PhotoCapital One has received federal approval to complete its purchase of ING Bank, although the Federal Reserve attached some conditions to the transaction.

Hoping to avoid creating the next "too-big-to-fail" institution, the Fed  directed McLean, Va.-based Capital One to take specific steps to ensure that its risk-management functions, including compliance, are commensurate with its new size and complexity.

"We are very pleased that the Federal Reserve has approved our acquisition,” Capital One said in a statement.  It said it hopes to close the deal in the next few days.  It will have 90 days to outline its plan to strengthen its compliance and other risk-management controls.

Capital One for years was a "credit card bank," meaning it did nothing but issue credit cards.
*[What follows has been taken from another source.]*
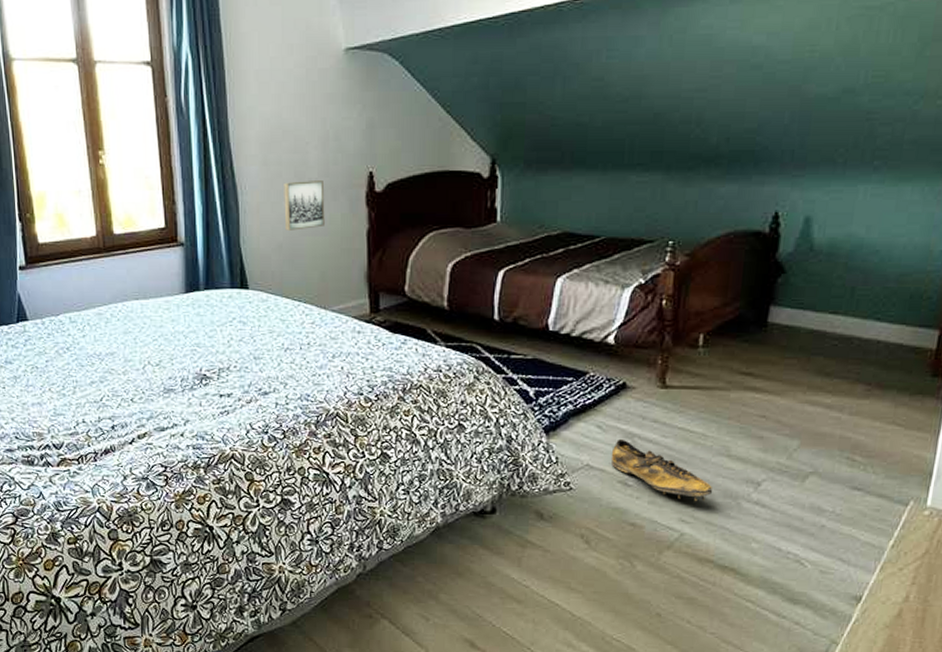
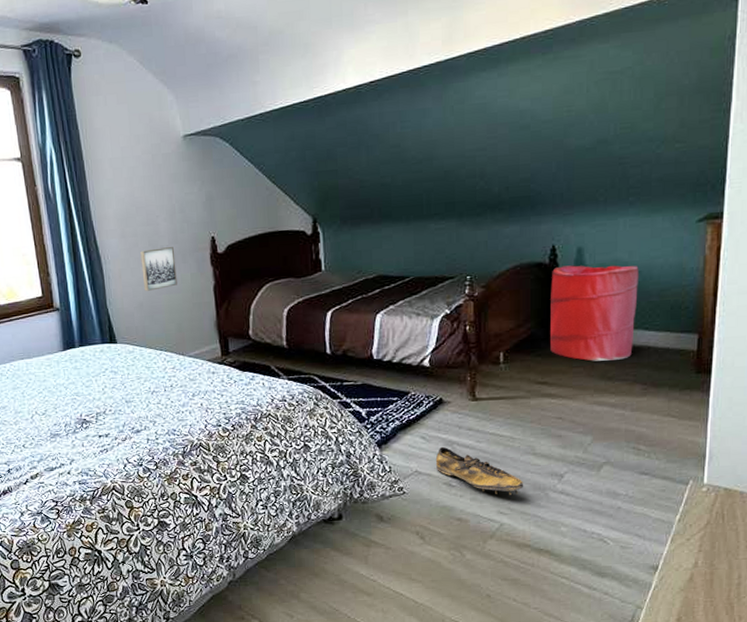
laundry hamper: none [760,237,877,354] -> present [550,265,639,361]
But in 2006, it acquired  New York's North Fork Bancorporation in a stock and cash transaction valued at approximately $14.6 billion, making it one of the 10 largest banks in the United States, based on deposits and managed loans, and the third-largest retail bank in the New York region, the nation's largest deposit market.

In 2008,  it bought Chevy Chase Bank for $520 million, gaining the No. 1 position in the Washington, D.C., market and — not coincidentally — giving it control of Chevy Chase's $11 billion in deposits. Capital One said at the time that Chevy Chase's cash cache would help it ride out the deepening recession, along with $3.6 billion in TARP funds. CitiGroup had also been bidding on Chevy Chase.

ING is a global financial institution of Dutch origin offering banking, insurance and asset management to over 85 million private, corporate and institutional clients in more than 50 countries. The Capital One deal affects only U.S. banking operations.